Socrate semble être l’un des premiers à avoir utilisé le mot. Il l’opposait aux maîtres avec lesquels il avait étudié que l’on désignait à son époque par le mot sophistes. Le sophiste, c’est celui qui proclame posséder la sagesse et qui se fait payer pour enseigner cette sagesse à ceux qui veulent l’obtenir. Le mot sophiste vient lui aussi de sophia, la sagesse.

Dès le départ nous avons donc le philosophe qui s’oppose aux sophistes. Les sophistes sont célèbres et reconnus par la société, mais ce qu’ils recherchent, c’est surtout le pouvoir, les richesses et les honneurs. Le philosophe n’est pas forcément aussi connu mais ce qui le différencie surtout des sophistes, c’est qu’il recherche avant tout la sagesse, c’est-à-dire la vérité et le bien. Les philosophes ont donc tendance à déplaire aux puissants cupides et aux foules manipulées par eux. Il est certainement plus dangereux d’être philosophes qu’être sophistes. Le sophiste sait plaire. Le philosophe ne cherche pas à plaire, il cherche à connaître le réel et à faire le bien.

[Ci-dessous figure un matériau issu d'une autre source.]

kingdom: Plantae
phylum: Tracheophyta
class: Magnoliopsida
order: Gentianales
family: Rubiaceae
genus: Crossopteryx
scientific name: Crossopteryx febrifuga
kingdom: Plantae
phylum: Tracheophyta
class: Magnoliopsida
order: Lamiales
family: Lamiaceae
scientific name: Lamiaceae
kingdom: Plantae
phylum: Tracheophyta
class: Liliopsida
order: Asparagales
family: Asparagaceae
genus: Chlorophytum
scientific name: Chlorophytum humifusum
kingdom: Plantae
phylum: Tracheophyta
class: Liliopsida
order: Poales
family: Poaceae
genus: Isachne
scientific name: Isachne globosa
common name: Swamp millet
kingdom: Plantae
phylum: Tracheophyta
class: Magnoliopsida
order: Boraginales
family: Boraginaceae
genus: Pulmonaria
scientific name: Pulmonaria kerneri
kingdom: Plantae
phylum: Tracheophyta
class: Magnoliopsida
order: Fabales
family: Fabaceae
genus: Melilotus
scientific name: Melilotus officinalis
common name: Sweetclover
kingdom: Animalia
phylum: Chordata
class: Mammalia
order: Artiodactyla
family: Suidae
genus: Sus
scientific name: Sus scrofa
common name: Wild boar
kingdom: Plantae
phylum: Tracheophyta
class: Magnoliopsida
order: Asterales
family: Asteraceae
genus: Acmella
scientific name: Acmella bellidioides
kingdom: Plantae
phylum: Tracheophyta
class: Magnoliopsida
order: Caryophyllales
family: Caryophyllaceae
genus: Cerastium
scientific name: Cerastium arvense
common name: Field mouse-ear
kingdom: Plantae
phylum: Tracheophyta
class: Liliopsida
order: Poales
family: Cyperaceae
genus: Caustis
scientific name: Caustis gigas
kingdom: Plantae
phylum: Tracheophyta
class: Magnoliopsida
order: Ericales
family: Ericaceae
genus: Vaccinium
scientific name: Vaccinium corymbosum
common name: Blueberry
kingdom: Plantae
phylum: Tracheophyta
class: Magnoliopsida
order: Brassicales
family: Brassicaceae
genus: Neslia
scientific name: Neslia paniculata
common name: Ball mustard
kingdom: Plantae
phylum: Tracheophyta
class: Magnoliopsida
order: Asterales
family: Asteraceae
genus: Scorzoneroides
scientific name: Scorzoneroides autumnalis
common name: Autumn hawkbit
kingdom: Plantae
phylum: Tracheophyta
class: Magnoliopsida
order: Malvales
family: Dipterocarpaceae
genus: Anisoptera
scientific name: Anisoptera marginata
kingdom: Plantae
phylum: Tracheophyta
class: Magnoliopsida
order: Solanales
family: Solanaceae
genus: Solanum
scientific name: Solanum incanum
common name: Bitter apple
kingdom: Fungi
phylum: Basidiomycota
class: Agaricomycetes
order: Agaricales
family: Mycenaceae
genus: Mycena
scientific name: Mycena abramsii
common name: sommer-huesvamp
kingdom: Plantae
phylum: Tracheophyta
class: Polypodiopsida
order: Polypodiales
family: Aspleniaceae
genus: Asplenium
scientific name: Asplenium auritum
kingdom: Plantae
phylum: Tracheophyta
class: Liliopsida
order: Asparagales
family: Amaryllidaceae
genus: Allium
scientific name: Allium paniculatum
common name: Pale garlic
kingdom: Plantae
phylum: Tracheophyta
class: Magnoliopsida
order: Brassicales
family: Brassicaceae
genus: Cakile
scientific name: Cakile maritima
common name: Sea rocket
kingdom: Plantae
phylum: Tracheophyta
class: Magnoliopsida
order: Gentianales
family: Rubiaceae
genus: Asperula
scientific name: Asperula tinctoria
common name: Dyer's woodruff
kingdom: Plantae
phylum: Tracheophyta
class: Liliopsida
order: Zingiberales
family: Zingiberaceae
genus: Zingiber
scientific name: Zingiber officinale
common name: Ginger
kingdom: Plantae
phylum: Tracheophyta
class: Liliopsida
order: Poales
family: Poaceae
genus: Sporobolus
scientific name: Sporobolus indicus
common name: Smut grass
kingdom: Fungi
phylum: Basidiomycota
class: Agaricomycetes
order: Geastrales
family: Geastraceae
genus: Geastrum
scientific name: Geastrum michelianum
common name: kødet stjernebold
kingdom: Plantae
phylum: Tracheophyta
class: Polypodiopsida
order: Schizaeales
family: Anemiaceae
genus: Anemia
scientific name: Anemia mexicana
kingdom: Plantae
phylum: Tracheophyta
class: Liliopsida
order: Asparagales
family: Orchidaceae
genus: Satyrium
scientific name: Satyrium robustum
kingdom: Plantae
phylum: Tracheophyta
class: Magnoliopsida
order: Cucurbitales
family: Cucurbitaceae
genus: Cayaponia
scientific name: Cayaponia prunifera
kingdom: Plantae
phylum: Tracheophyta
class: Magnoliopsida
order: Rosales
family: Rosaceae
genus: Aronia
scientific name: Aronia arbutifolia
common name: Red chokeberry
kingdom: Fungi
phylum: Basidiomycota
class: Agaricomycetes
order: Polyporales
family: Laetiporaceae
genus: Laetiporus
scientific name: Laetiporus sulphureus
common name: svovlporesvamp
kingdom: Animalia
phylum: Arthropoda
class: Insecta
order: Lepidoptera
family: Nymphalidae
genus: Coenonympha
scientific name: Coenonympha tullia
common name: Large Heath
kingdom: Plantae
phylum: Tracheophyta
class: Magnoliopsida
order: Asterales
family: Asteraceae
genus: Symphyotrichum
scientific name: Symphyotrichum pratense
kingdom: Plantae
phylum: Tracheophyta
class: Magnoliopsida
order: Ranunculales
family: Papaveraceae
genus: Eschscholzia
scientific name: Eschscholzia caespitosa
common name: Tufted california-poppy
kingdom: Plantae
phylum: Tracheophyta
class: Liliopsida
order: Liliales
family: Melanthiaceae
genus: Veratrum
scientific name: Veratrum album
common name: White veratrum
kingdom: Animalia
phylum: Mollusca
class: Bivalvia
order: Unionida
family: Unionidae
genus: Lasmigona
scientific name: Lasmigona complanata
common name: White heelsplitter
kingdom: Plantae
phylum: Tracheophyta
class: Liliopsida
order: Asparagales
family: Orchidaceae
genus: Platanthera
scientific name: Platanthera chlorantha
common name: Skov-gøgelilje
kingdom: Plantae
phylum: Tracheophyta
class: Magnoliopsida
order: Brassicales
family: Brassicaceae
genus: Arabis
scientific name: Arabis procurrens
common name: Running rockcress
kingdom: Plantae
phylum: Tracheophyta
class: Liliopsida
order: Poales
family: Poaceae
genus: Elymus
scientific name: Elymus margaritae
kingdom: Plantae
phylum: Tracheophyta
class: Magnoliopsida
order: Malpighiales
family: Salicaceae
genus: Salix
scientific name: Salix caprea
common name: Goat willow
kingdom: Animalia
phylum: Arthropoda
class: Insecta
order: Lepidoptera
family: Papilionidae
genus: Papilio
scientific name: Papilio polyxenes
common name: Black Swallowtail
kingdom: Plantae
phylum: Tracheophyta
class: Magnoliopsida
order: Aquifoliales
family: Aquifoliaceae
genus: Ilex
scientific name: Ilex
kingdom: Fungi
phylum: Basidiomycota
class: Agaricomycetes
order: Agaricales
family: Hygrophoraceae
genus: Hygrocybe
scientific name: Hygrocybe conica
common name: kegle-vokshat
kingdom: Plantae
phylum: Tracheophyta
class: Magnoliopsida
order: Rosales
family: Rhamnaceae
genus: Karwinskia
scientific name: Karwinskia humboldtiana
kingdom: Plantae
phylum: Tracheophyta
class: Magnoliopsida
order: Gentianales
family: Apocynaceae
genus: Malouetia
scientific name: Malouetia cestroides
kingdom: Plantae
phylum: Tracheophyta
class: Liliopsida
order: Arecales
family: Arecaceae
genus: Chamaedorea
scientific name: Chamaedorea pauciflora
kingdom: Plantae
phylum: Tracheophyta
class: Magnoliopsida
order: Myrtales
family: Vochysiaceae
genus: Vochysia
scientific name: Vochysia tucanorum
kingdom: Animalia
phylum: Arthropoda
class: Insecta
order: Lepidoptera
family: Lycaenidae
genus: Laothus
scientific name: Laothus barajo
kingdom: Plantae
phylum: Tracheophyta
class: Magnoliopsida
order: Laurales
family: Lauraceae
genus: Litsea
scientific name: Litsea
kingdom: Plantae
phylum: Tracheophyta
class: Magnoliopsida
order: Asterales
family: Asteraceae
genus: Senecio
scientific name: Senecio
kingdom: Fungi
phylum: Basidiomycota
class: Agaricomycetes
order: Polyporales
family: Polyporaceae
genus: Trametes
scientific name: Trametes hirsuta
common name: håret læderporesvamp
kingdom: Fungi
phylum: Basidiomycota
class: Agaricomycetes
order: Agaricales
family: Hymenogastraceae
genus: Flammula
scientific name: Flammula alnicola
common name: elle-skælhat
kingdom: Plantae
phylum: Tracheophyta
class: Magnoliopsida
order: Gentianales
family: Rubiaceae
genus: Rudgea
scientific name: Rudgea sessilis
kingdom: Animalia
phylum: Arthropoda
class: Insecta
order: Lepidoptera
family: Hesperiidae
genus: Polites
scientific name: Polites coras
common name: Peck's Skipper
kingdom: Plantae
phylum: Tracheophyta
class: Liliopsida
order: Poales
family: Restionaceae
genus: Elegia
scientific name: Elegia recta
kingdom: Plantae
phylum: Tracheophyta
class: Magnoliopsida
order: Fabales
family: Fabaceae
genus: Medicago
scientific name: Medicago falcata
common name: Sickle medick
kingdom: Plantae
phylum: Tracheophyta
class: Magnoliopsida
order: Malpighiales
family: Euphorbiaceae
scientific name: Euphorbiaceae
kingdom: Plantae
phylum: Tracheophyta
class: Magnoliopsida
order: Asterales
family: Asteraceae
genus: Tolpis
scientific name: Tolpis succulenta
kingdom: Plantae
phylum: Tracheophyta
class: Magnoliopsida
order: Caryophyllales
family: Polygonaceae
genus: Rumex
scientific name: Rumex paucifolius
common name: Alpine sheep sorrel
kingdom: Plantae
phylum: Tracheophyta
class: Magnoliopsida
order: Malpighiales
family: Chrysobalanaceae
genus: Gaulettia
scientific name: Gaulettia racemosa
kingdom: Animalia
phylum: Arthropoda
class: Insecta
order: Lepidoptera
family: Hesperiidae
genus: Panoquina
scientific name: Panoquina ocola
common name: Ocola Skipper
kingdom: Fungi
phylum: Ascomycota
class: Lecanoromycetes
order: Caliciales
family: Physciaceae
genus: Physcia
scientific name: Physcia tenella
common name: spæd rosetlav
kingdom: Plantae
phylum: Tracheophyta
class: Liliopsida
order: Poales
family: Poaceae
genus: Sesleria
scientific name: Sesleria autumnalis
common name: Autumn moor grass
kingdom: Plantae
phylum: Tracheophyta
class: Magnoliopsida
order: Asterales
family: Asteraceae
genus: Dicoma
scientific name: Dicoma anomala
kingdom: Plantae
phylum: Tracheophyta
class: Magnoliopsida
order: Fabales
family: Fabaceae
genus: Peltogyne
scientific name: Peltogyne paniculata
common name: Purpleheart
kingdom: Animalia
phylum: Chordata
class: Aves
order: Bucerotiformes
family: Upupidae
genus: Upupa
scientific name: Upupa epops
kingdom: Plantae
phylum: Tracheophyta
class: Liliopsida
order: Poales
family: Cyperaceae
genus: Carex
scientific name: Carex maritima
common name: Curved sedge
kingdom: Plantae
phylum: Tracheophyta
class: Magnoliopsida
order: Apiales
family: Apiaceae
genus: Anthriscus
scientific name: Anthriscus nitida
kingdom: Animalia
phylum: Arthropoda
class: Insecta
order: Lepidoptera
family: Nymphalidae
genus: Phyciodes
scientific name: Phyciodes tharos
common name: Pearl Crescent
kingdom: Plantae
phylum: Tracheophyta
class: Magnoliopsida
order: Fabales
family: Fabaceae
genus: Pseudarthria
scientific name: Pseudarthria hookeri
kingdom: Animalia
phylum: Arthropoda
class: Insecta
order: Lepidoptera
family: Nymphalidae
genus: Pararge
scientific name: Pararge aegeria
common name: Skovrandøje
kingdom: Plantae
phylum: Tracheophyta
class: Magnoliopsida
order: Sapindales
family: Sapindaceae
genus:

Pour le sophiste, la sagesse n’est qu’un moyen, un moyen de séduction, un instrument au service de ses intérêts. Le mensonge et la dissimulation sont ses armes principales. Il peut d’ailleurs utiliser ces armes sans s’en apercevoir car il peut aussi se mentir à lui-même en croyant rechercher la vérité alors qu’il recherche le pouvoir et la reconnaissance.

Le sophiste, ce n’est pas l’idiot du village, ou le paresseux. Le sophiste est motivé et studieux. C’est un homme intelligent, rusé et entreprenant. Ce qu’il veut, c’est plaire au monde pour augmenter ses richesses, et cela demande donc de réels efforts de sa part. Une fois que nous avons repéré un homme comme étant sophiste, il peut être un maître utile à fréquenter. Il possède en effet une réelle connaissance du monde et de sa logique mercantile, des hiérarchies sociales et des honneurs reconnus.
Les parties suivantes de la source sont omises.